Why did Mail.ru, the Russian internet company, choose London for its $912m initial public offering on Friday whereas compatriot Rusal, the aluminium producer, decided to tap the Hong Kong IPO market to raise $2.2bn earlier this year? It can be tough for a company to decide which stock exchange is best for a new listing, but those in Asia, and specifically Hong Kong, are increasingly favoured. So far this year, the region has attracted about $43bn worth of initial public offerings, about one-quarter more than the US and UK combined, according to Dealogic data.
Hong Kong certainly benefits from being on China’s doorstep. Apart from the $18bn offering from Hong Kong-based AIA, many big entrants this year have come from the mainland. But with much of the western world still dealing with post-crisis problems, it is no surprise that companies seeking funds have looked for money in the east. Temasek, the Singapore sovereign wealth fund, invests more than three-quarters of its portfolio exclusively in Asia.

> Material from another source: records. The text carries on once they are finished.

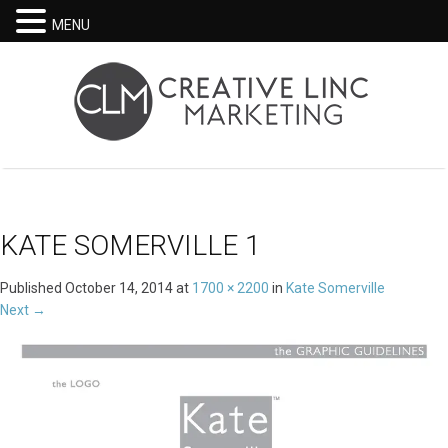
MENU
KATE SOMERVILLE 1
Published
October 14, 2014
at
1700 × 2200
in
Kate Somerville
Next
→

The traditional financial centres lose more than prestige as their market share declines. In 2007, IPOs generated more than $2bn in revenues for US and UK institutions, assuming fees came to a conservative 2 per cent rate on gross proceeds. And that is before considering ancillary work for lawyers, accountants, fund managers and even printers. So far this year, the US-UK proceeds are down by almost three-quarters compared with 2007, while the value of IPOs in Hong Kong rose by one-quarter.